The prediction of
monoclonal antibody (mAb) disposition within solid
tumors for individual patients is difficult due to inter-patient variability in
tumor physiology. Improved a priori prediction of mAb pharmacokinetics in
tumors may facilitate the development of patient-specific dosing protocols and facilitate improved selection of patients for treatment with anti-
cancer mAb. Here, we report the use of dynamic contrast-enhanced magnetic resonance imaging (DCE-MRI), with
tumor penetration of the
contrast agent gadobutrol used as a surrogate, to improve physiologically based pharmacokinetic model (PBPK) predictions of
cetuximab pharmacokinetics in
epidermal growth factor receptor (EGFR) positive xenografts. In the initial investigations, mice bearing Panc-1, NCI-N87, and LS174T xenografts underwent DCE-MRI imaging with the
contrast agent gadobutrol, followed by intravenous dosing of an 125Iodine-labeled, non-binding mAb (8C2).

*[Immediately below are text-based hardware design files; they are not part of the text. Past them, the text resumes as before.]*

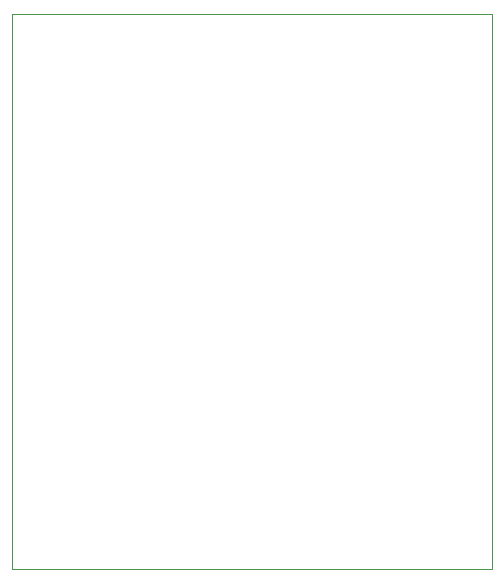
<source format=gm1>
%TF.GenerationSoftware,KiCad,Pcbnew,(5.1.10)-1*%
%TF.CreationDate,2021-07-06T16:49:45+02:00*%
%TF.ProjectId,circuitPanneauCarbOnFire,63697263-7569-4745-9061-6e6e65617543,rev?*%
%TF.SameCoordinates,Original*%
%TF.FileFunction,Profile,NP*%
%FSLAX46Y46*%
G04 Gerber Fmt 4.6, Leading zero omitted, Abs format (unit mm)*
G04 Created by KiCad (PCBNEW (5.1.10)-1) date 2021-07-06 16:49:45*
%MOMM*%
%LPD*%
G01*
G04 APERTURE LIST*
%TA.AperFunction,Profile*%
%ADD10C,0.050000*%
%TD*%
G04 APERTURE END LIST*
D10*
X82550000Y-129540000D02*
X86360000Y-129540000D01*
X82550000Y-82550000D02*
X82550000Y-129540000D01*
X86360000Y-82550000D02*
X82550000Y-82550000D01*
X123190000Y-129540000D02*
X86360000Y-129540000D01*
X123190000Y-82550000D02*
X123190000Y-129540000D01*
X86360000Y-82550000D02*
X123190000Y-82550000D01*
M02*

</source>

Tumor concentrations of 8C2 were determined following the
euthanasia of mice (3 h-6 days after 8C2 dosing). Potential predictor relationships between DCE-MRI kinetic parameters and 8C2 PBPK parameters were evaluated through covariate modeling. The addition of the DCE-MRI parameter Ktrans alone or Ktrans in combination with the DCE-MRI parameter Vp on the PBPK parameters for
tumor blood flow (QTU) and
tumor vasculature permeability (σTUV) led to the most significant improvement in the characterization of 8C2 pharmacokinetics in individual
tumors. To test the utility of the DCE-MRI covariates on a priori prediction of the disposition of mAb with high-affinity
tumor binding, a second group of
tumor-bearing mice underwent DCE-MRI imaging with
gadobutrol, followed by the administration of 125Iodine-labeled
cetuximab (a high-affinity anti-EGFR mAb). The MRI-PBPK covariate relationships, which were established with the untargeted antibody 8C2, were implemented into the PBPK model with considerations for EGFR expression and
cetuximab-EGFR interaction to predict the disposition of
cetuximab in individual
tumors (a priori). The incorporation of the Ktrans MRI parameter as a covariate on the PBPK parameters QTU and σTUV decreased the PBPK model prediction error for
cetuximab tumor pharmacokinetics from 223.71 to 65.02%. DCE-MRI may be a useful clinical tool in improving the prediction of antibody pharmacokinetics in solid
tumors. Further studies are warranted to evaluate the utility of the DCE-MRI approach to additional mAbs and additional drug modalities.